At the onset of the Christmas and New Year holidays, probably the gladdest and most welcome news, particularly for poor families, is that for at least 1.4 million students in 114 state universities and colleges (SUCs) across the nation, tuition will be free in 2017.
An editorial of the Philippine Daily Inquirer notes that the news came “like a trumpet blast heralding tidings of comfort and joy.” It deems free tuition as “ a great equalizer and game changer, an open door to more opportunities and choices, starting with good job prospects.” Free tuition, it concludes, is part of the “inclusive right [to education] for Filipino children.”
And from the youth comes a commentary by the Kabataan Partylist president, Marjohara Tucay. She hails the free tuition as “a fundamental policy change, a paradigm shift which signals the beginning of the reversal of the longstanding dogma in government – that college education is mainly a private pursuit.” She calls on private universities and colleges to lower their tuition. “A new mindset must set in,” she urges, “one that stops treating education as commodity and students as customers.”
========================================================================
__Required work__
List every number that appears in the passage on free tuition. The lines that follow come from a separate source.
========================================================================
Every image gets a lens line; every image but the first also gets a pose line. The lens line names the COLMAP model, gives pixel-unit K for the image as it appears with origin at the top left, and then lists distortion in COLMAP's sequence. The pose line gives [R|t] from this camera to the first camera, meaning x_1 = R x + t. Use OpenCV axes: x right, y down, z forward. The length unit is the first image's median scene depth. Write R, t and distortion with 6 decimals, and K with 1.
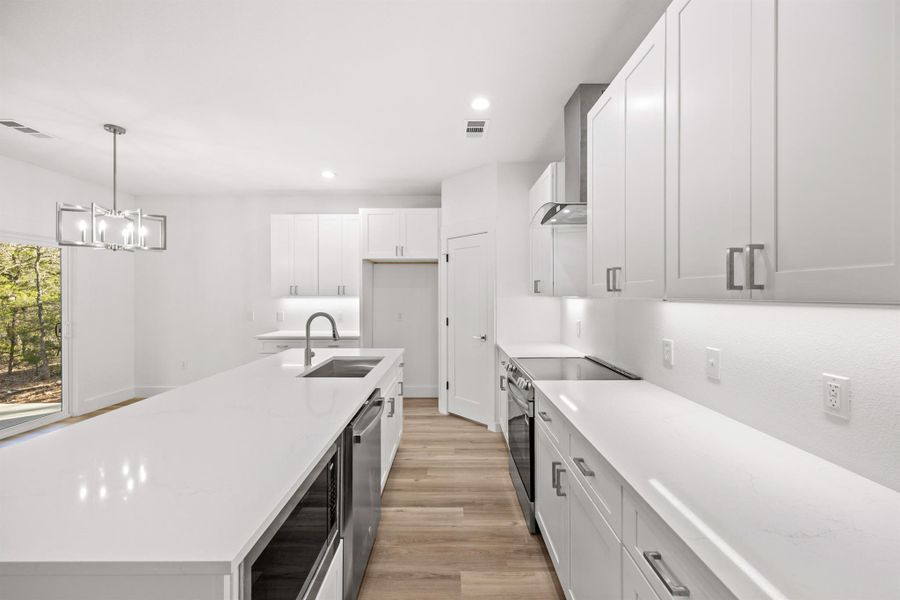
lens RADIAL K [[357.9, 0, 449.9], [0, 357.9, 295.8], [0, 0, 1]] dist [0.003669, -0.000208]
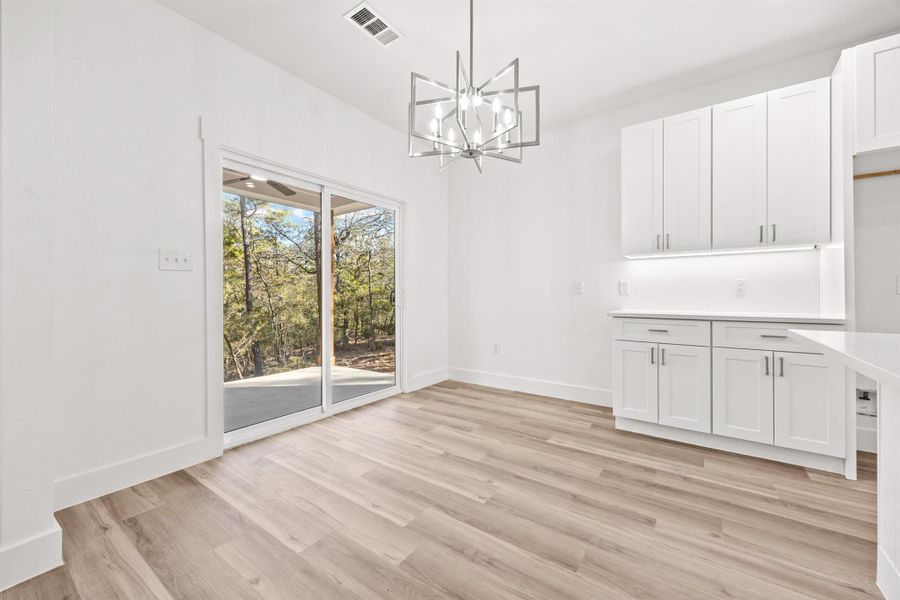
lens RADIAL K [[357.9, 0, 448.7], [0, 357.9, 293.6], [0, 0, 1]] dist [0.003669, -0.000208]
pose [[0.808294, -0.001137, -0.588778, -0.395996], [-0.000742, 0.999995, -0.002950, 0.079840], [0.588778, 0.002821, 0.808290, 0.310822]]
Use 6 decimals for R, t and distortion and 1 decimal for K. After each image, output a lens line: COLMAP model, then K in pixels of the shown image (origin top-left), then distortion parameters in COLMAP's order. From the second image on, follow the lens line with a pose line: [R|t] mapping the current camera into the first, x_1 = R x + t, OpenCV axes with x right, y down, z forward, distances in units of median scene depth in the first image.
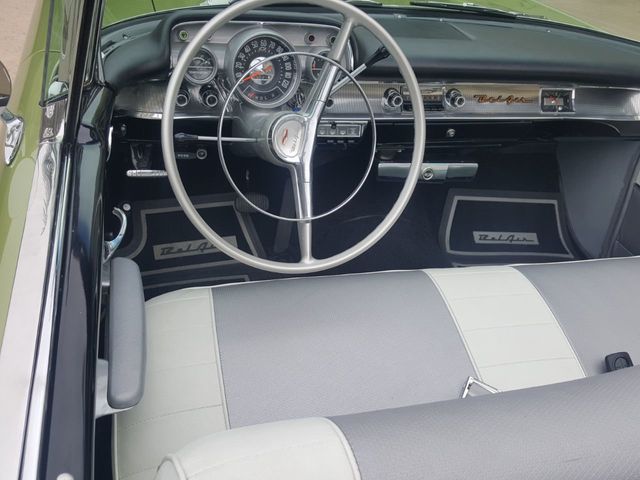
lens RADIAL K [[614.8, 0, 329.0], [0, 614.8, 243.9], [0, 0, 1]] dist [0.138093, -0.236950]
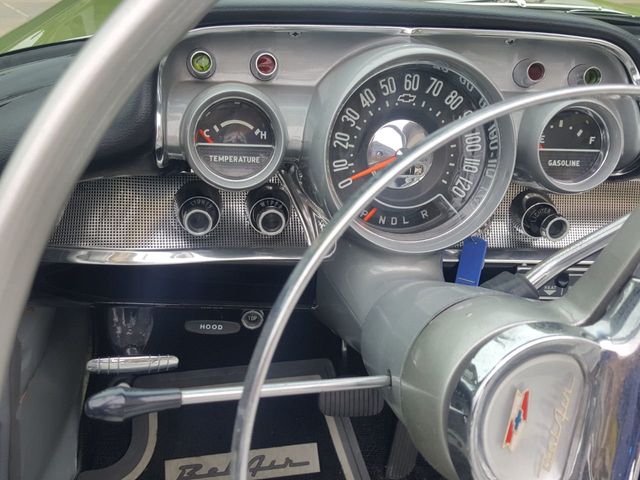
lens RADIAL K [[614.8, 0, 329.0], [0, 614.8, 243.9], [0, 0, 1]] dist [0.138093, -0.236950]
pose [[0.988664, 0.033467, -0.146369, -0.093395], [-0.048299, 0.993916, -0.098985, -0.183040], [0.142166, 0.104932, 0.984265, 0.622181]]
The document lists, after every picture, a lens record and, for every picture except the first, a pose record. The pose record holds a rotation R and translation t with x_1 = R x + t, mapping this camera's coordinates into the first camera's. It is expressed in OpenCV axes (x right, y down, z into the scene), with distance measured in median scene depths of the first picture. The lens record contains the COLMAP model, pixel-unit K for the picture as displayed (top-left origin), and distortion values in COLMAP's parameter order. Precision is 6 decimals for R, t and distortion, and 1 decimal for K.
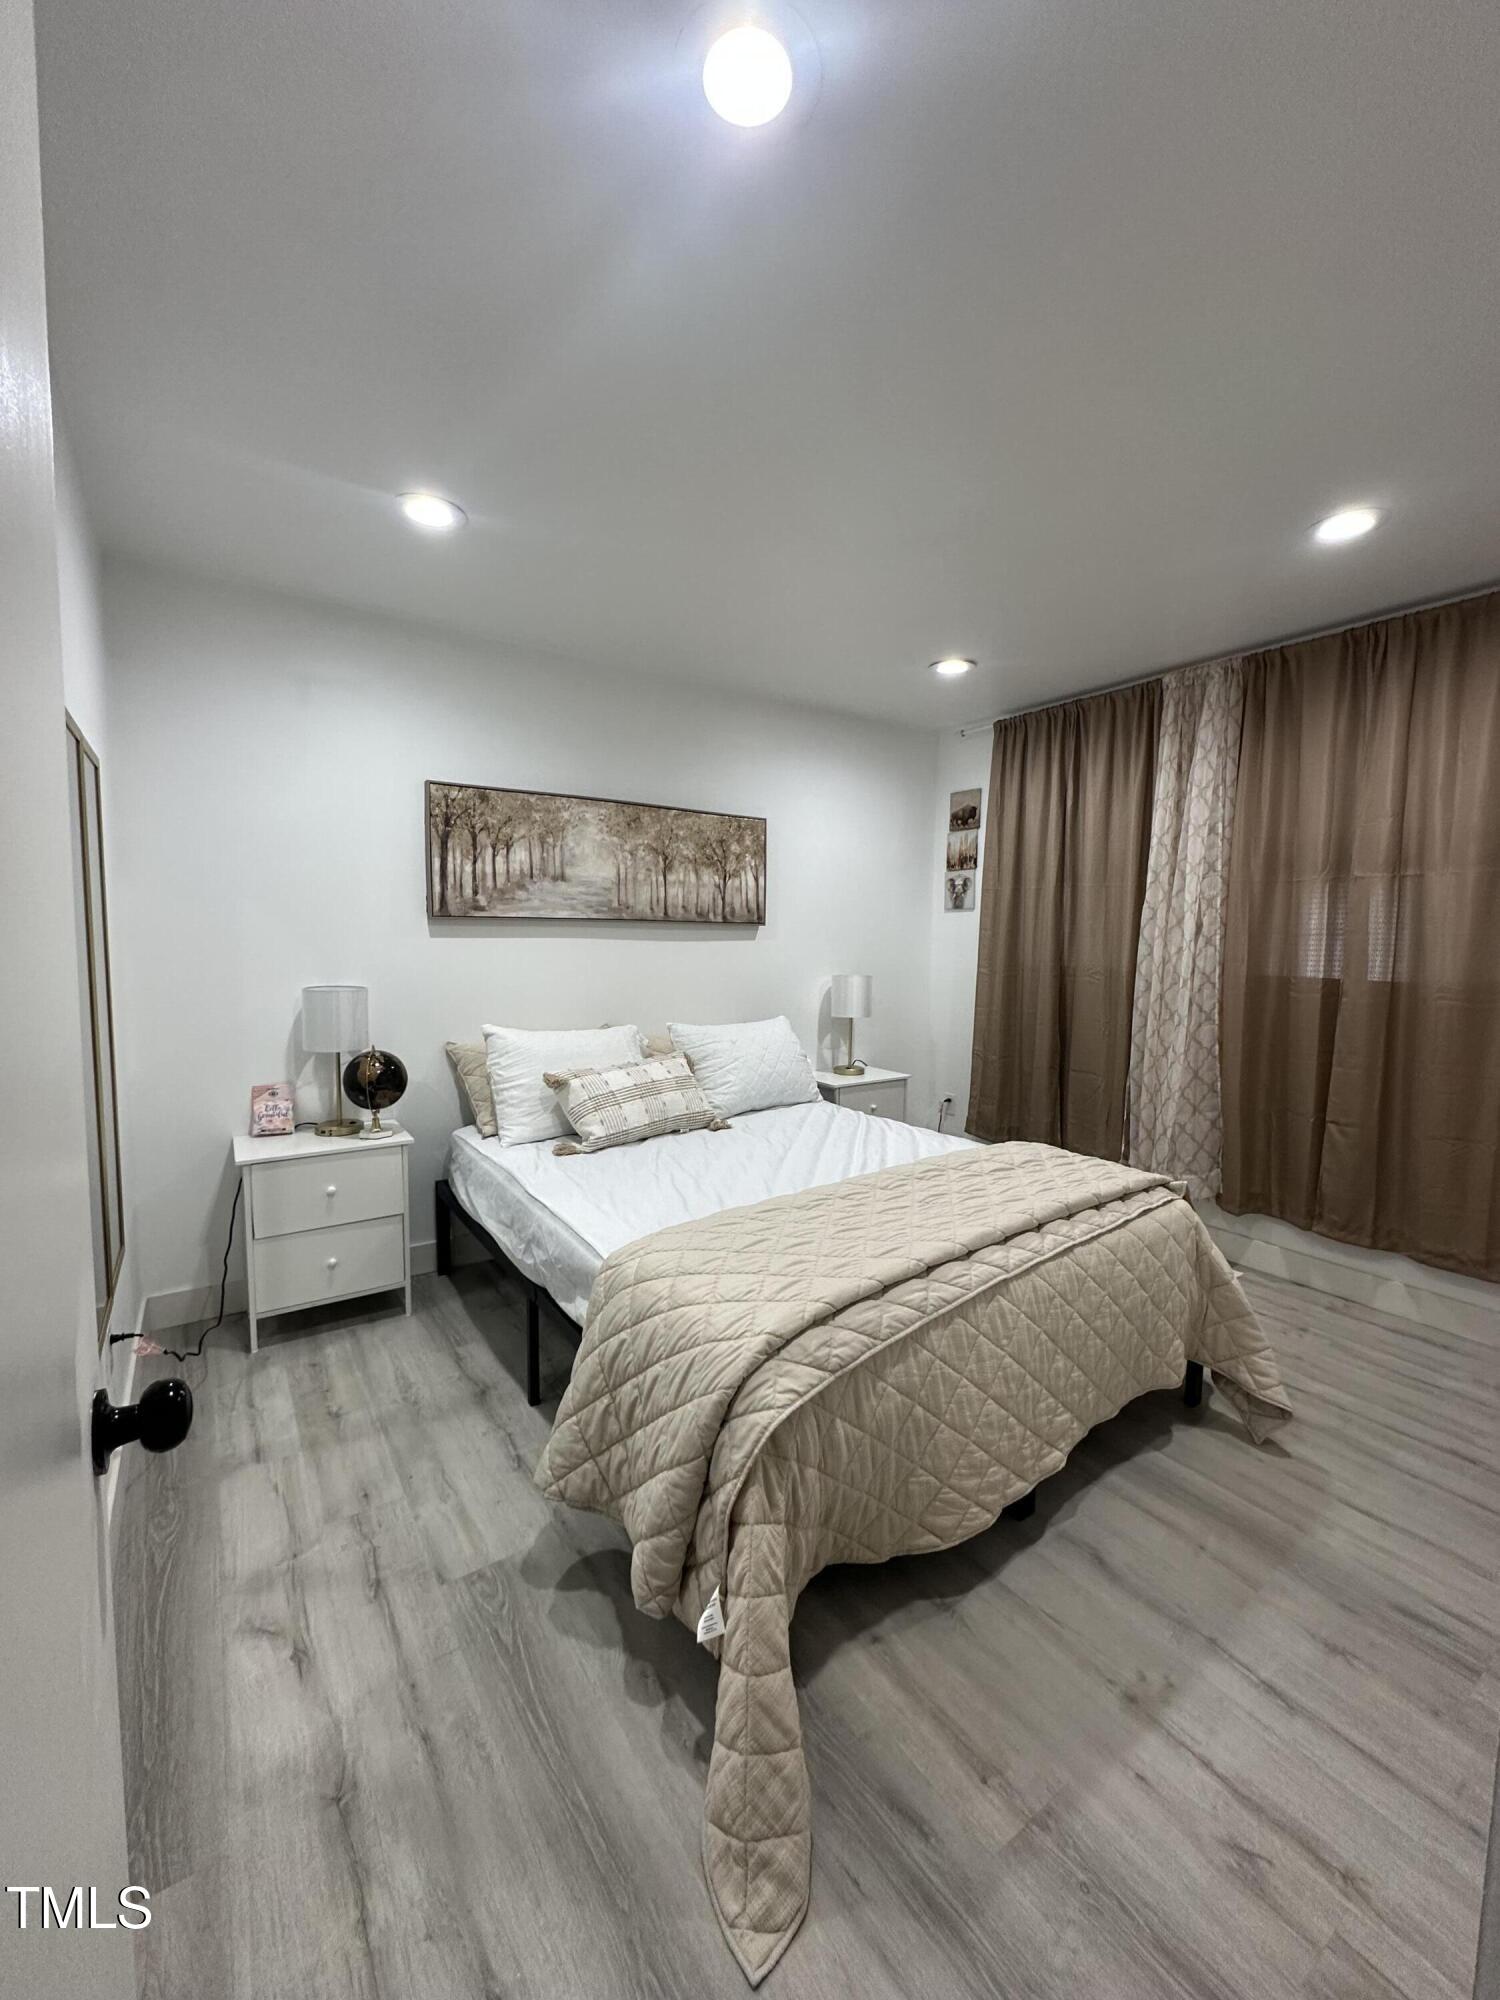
lens RADIAL K [[800.1, 0, 757.0], [0, 800.1, 1002.1], [0, 0, 1]] dist [0.000782, 0.000121]
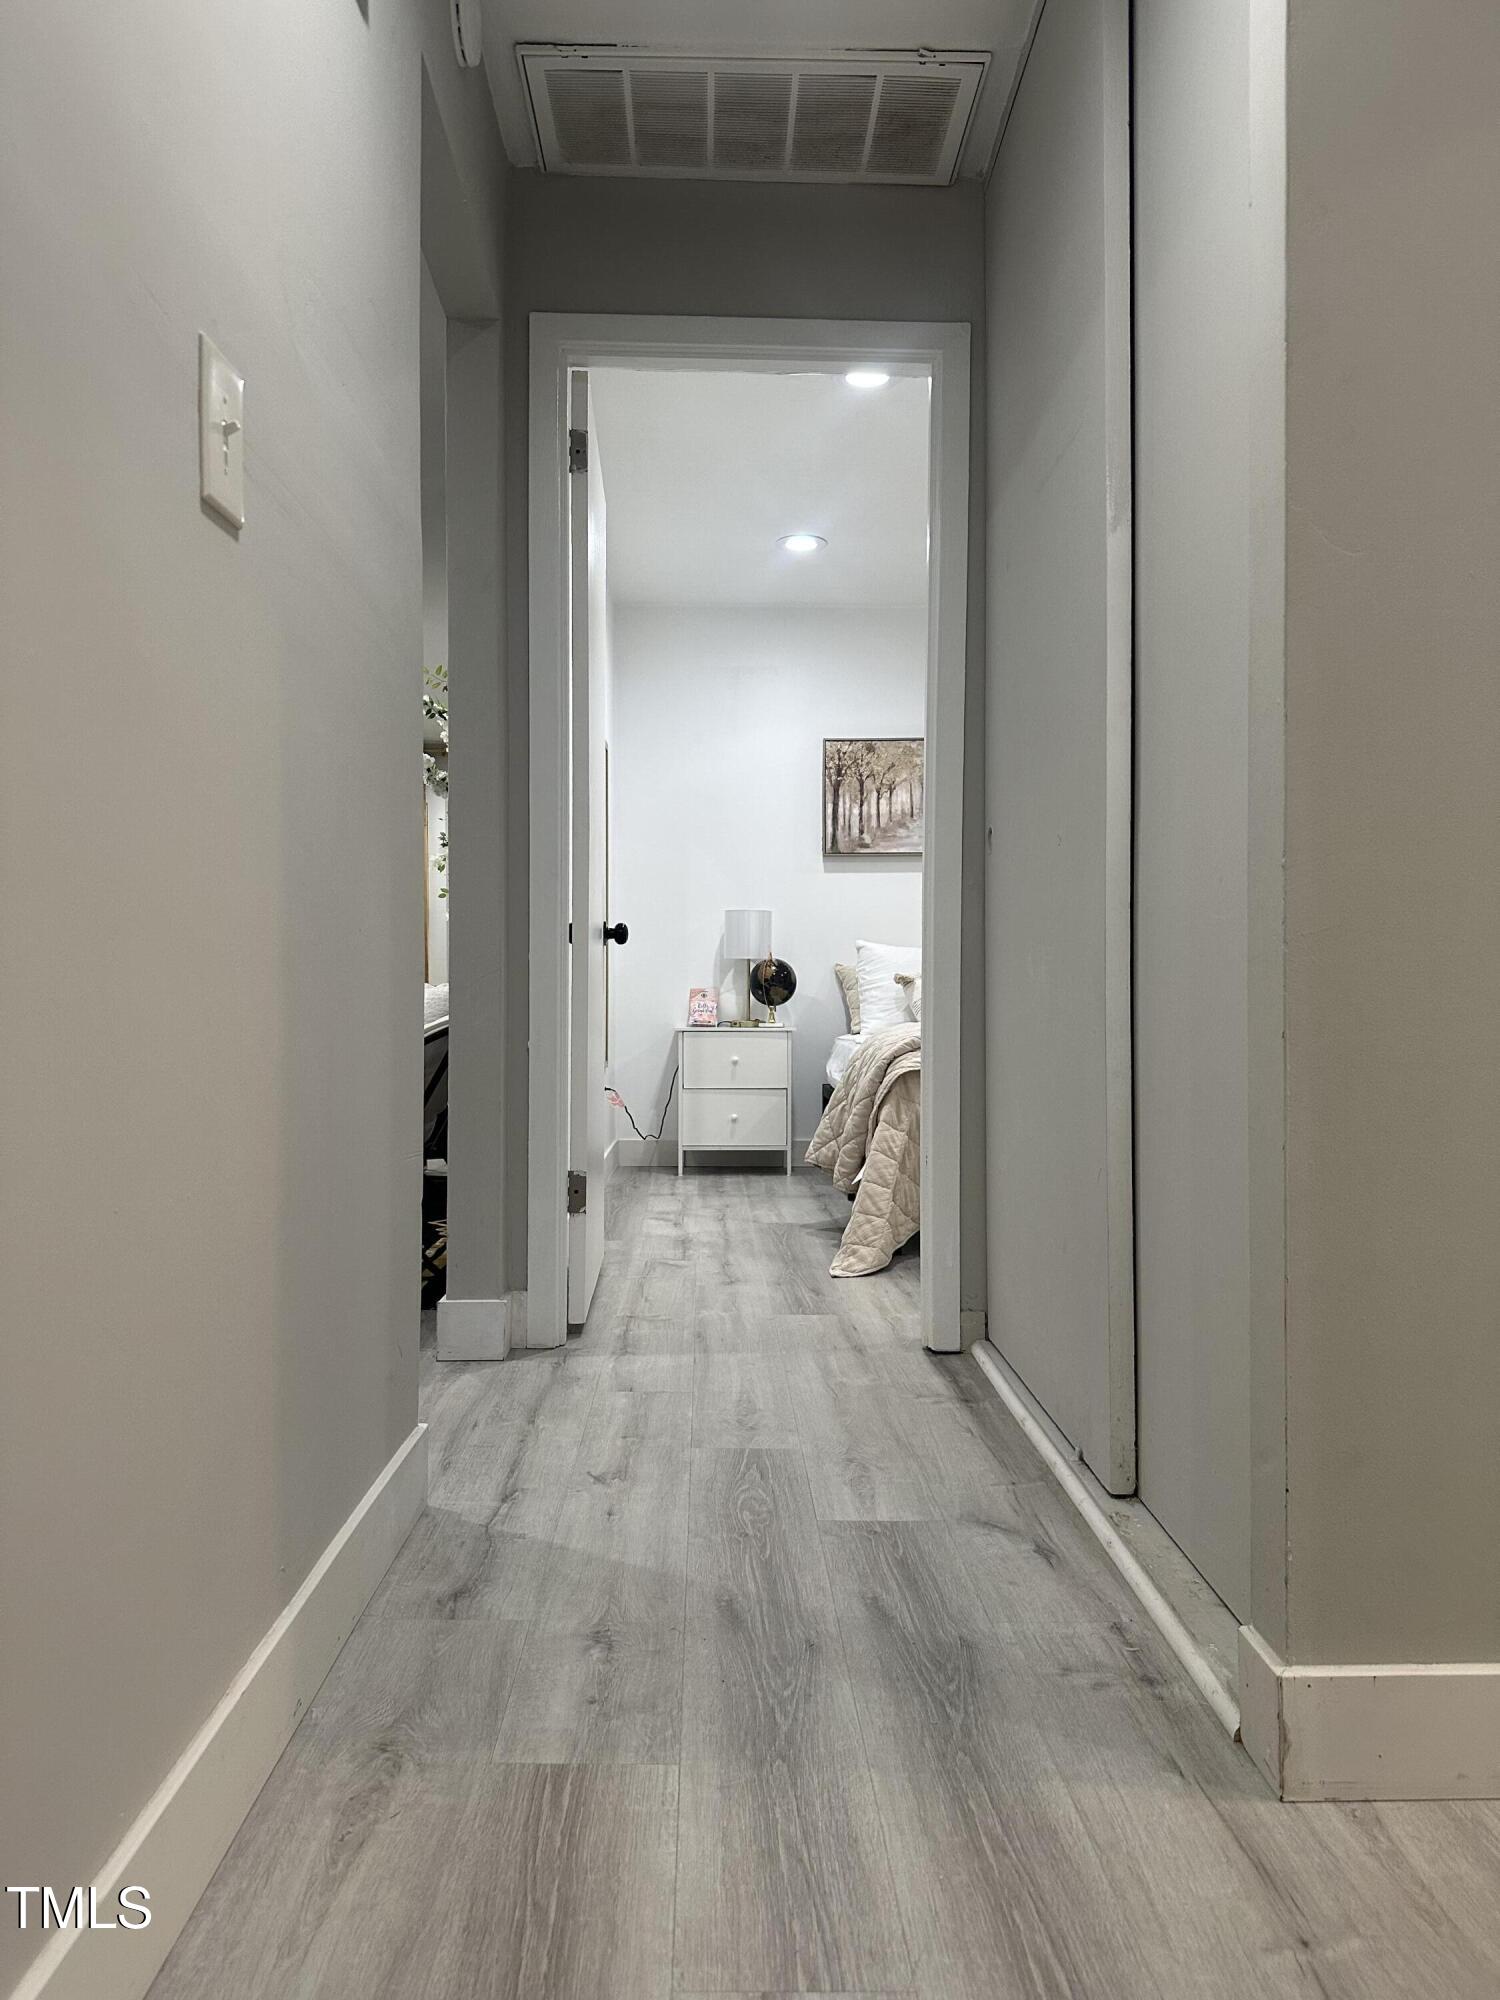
lens RADIAL K [[1379.9, 0, 750.0], [0, 1379.9, 1000.0], [0, 0, 1]] dist [0.132813, -0.001895]
pose [[0.843480, -0.011386, -0.537040, 0.579998], [-0.034198, 0.996609, -0.074841, 0.259003], [0.536071, 0.081493, 0.840230, -0.733656]]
========================================================================
__Task solution__
1.4 million, 114, 2017